An honest appeal.

Amazon is reaching out to us, the indie authors that comprise their main support in their ongoing battle with the Big 5 publishers. They sent us KDP authors this: readers-united@amazon.com

Please read it and come to your own conclusions. This is the letter I sent to Hachette;s CEO:

 

Hello Mr. Pietsch,

You’re going to be getting a lot of these, so let me get to the point. I would like to hear your side of the story.

Amazon makes a striking argument in your very public dispute: your illegal collusion is fact, and you refused to accept Amazon’s offers to make it easier on us, the authors. (Which I have been following in the media you own so much of, not taking as rote.) You offer no alternative to Amazon’s distribution, other than the brick and mortar store, whereas other major publishers are only now starting to set up online shops. I don’t see how Amazon can restore your preorder/sale buttons without an agreement, not so much a strongarm as a responsible reaction. I don’t like being used as a prybar, and I would like to add Prudence to my Amazon wishlist already.

As a maker and consumer of books, I have witnessed firsthand how traditional publishers like you do business.
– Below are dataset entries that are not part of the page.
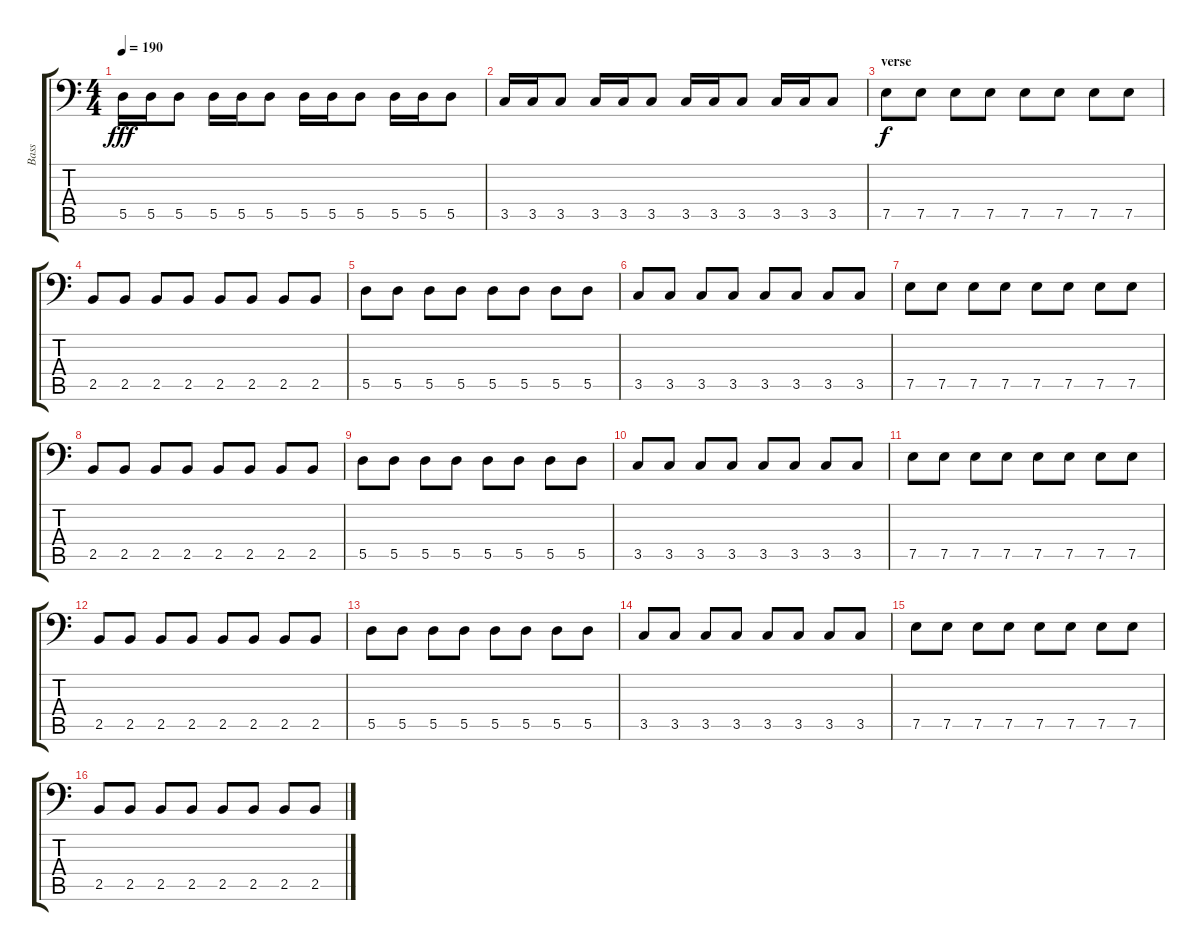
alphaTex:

\track ("Bass" "Bass") {instrument electricbassfinger}
\staff {score tabs}
\tuning (E3 B2 G2 D2 A1 E1) {hide}
\ts (4 4)
\tempo 190
\clef f4
\ks c
5.5.16{dy fff} 5.5.16 5.5.8 5.5.16 5.5.16 5.5.8 5.5.16 5.5.16 5.5.8 5.5.16 5.5.16 5.5.8 |
3.5.16 3.5.16 3.5.8 3.5.16 3.5.16 3.5.8 3.5.16 3.5.16 3.5.8 3.5.16 3.5.16 3.5.8 |
\section ("" "verse")
7.5.8{dy f} 7.5.8 7.5.8 7.5.8 7.5.8 7.5.8 7.5.8 7.5.8 |
2.5.8 2.5.8 2.5.8 2.5.8 2.5.8 2.5.8 2.5.8 2.5.8 |
5.5.8 5.5.8 5.5.8 5.5.8 5.5.8 5.5.8 5.5.8 5.5.8 |
3.5.8 3.5.8 3.5.8 3.5.8 3.5.8 3.5.8 3.5.8 3.5.8 |
7.5.8 7.5.8 7.5.8 7.5.8 7.5.8 7.5.8 7.5.8 7.5.8 |
2.5.8 2.5.8 2.5.8 2.5.8 2.5.8 2.5.8 2.5.8 2.5.8 |
5.5.8 5.5.8 5.5.8 5.5.8 5.5.8 5.5.8 5.5.8 5.5.8 |
3.5.8 3.5.8 3.5.8 3.5.8 3.5.8 3.5.8 3.5.8 3.5.8 |
7.5.8 7.5.8 7.5.8 7.5.8 7.5.8 7.5.8 7.5.8 7.5.8 |
2.5.8 2.5.8 2.5.8 2.5.8 2.5.8 2.5.8 2.5.8 2.5.8 |
5.5.8 5.5.8 5.5.8 5.5.8 5.5.8 5.5.8 5.5.8 5.5.8 |
3.5.8 3.5.8 3.5.8 3.5.8 3.5.8 3.5.8 3.5.8 3.5.8 |
7.5.8 7.5.8 7.5.8 7.5.8 7.5.8 7.5.8 7.5.8 7.5.8 |
2.5.8 2.5.8 2.5.8 2.5.8 2.5.8 2.5.8 2.5.8 2.5.8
Your insistence on keeping books at a premium is harmful to the general reading public, as Amazon says. Having books sell for relatively high prices in a store at essentially consignment is insulting and contrary to how people read. A 90 day shelf period, on average, is hardly enough time to gain a following. Furthermore, you exist as a gatekeeper in this industry: if we want to be heard, we have to ask you, the publisher for permission. Your offerings are so often obvious attempts at turning a buck, they’ve turned our popular literary landscape into a wasteland of shiny vampires and entitled metropolitan women. As a Cantonese author with a unique point of view, I have almost no chance at traditional publishing. What’s the demographic on that, something like 3 billion Chinese? We happen to be a very international crowd. That’s a lot of airport sales.

On the other hand, Amazon offers us a way to reach our audience with no time limit, eco-friendly print on demand, and a flexible editing framework. That speaks well for a diverse, vibrant literary landscape. Where else can you get a book about women cavorting with dinosaurs, or straight up fanfiction? Amazon even reached out to us via our email, which just smacks so pleasantly of 2014 IT geekery. Sure, Amazon engages in some shoddy labor and tax dodging, but no company is immune from that. In fact, since publishers are so happy using Amazon as distribution, publishers are complicit.

Amazon wants us to tell you authors are not united on this front, but in a way, we are. As an indie author, I want Amazon to succeed, because I will succeed. Their numbers breakdown is pretty convincing- at a lower price and high readership, a good writer will come out ahead. Your authors likely have a similar argument in your favor. Yet, indie and traditional authors have something in common- we started out as readers. As a reader, I don’t want to pay for something gaudy, printed on 100% recycled, gluten-free paper, with six months of marketing that hypes it up so much disappointment with the actual work is inevitable. Frankly, I don’t like waiting a year or more for the paperback when there’s a hardcover book I want to read. That stuff takes up valuable shelf space. I want my trashy pulp novels, literary magnum opuses and cult favorites at my fingertips, for a decent price.

I have enjoyed Hachette’s work,and I love the authors you choose to support. Yet, your actions to date seem not to agree with your published content. Are you for-profit only, and too much of a dinosaur to see the changes on the horizon? Are you even invested in literature at all? Are you complicit in Lagadere’s attempts to use their media influence to blindside the public in your favor? Mr. Pietsch, in the face of this damning evidence, I have one question for you: What’s your story?